The teams were dropped off in random locations and tasked with surviving until summoned via c-cell radio to their extraction point on the banks of the Alabama River. The crews hid in the brush until it was time for the extraction. They were approached for pickup by their instructor in a F470 Combat Rubber Raiding Craft, also called a “Zodiac.” Once in the Zodiac, they were taken to a safety point and swam to their final destination. 

“The current was pretty strong so you just had to give it your best,” said Nagamatsu.
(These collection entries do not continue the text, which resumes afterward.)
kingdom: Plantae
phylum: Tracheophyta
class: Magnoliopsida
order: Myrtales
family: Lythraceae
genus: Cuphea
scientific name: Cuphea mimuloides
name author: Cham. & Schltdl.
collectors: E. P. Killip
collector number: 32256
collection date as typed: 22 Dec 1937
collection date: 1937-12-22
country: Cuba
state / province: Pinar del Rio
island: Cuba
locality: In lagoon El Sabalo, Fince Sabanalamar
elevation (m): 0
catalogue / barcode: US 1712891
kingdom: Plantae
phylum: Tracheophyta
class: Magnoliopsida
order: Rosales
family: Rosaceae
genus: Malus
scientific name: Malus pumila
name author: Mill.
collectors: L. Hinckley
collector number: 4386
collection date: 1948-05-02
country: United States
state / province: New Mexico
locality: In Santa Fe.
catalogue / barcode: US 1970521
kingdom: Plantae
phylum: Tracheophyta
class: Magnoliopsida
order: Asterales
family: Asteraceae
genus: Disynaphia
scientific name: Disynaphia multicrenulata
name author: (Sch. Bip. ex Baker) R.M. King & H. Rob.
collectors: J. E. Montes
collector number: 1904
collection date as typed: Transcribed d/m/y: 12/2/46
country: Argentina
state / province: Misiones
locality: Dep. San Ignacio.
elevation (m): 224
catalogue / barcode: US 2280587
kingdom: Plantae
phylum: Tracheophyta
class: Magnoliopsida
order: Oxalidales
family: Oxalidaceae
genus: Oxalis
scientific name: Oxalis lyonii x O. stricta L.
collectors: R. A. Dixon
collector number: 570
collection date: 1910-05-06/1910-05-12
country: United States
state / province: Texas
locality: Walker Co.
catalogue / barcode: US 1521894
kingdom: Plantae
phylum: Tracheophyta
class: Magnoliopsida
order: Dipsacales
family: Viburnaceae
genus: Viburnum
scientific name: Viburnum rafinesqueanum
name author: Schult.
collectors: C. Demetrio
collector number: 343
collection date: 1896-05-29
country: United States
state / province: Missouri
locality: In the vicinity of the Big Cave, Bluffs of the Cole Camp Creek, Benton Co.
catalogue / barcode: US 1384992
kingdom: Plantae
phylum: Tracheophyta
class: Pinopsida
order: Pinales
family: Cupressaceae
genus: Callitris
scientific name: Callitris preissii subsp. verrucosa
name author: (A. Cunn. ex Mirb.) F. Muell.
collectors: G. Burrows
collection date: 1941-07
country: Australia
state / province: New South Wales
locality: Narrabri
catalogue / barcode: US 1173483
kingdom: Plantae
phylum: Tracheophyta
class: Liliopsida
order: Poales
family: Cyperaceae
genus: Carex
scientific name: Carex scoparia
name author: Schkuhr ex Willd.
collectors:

This exercise was also important to simulate what would happen in the event of equipment failure. For example, all of the Zodiac’s life-preservers were equipped with carbon dioxide cartridges to automatically inflate them; but that does not mean they always worked.

“My life preserver didn’t work so I had to manually inflate mine,” said Hughens. “It was good that happened though because it could actually happen in the real world.”

The members said they were thankful for the instructors’ thorough briefings on the equipment and procedures beforehand because it made them feel like they could better trust themselves and their teammates in the event of an emergency.

“I feel more prepared for real-world emergencies after having gone through this training,” said Nagamatsu. “I hope to never use it, but I know I can trust my training if needed.”

Since the 908th Airlift Wing’s mission is specific to the C-130 Hercules, it was important to practice with C-130 related equipment. Multiple members of the 908th OG said they were thankful for the academic review and the field simulation because they feel better prepared for future deployments or other emergencies.

“Being told how to use something is completely different than when you’re out in the real world with the tools in hand,” said Nagamatsu. “This definitely helped me feel more prepared for our upcoming deployment.”

The 908th AW’s ability to provide combat capability anytime and anywhere is why its members are proud to be Alabama’s only Air Force Reserve wing.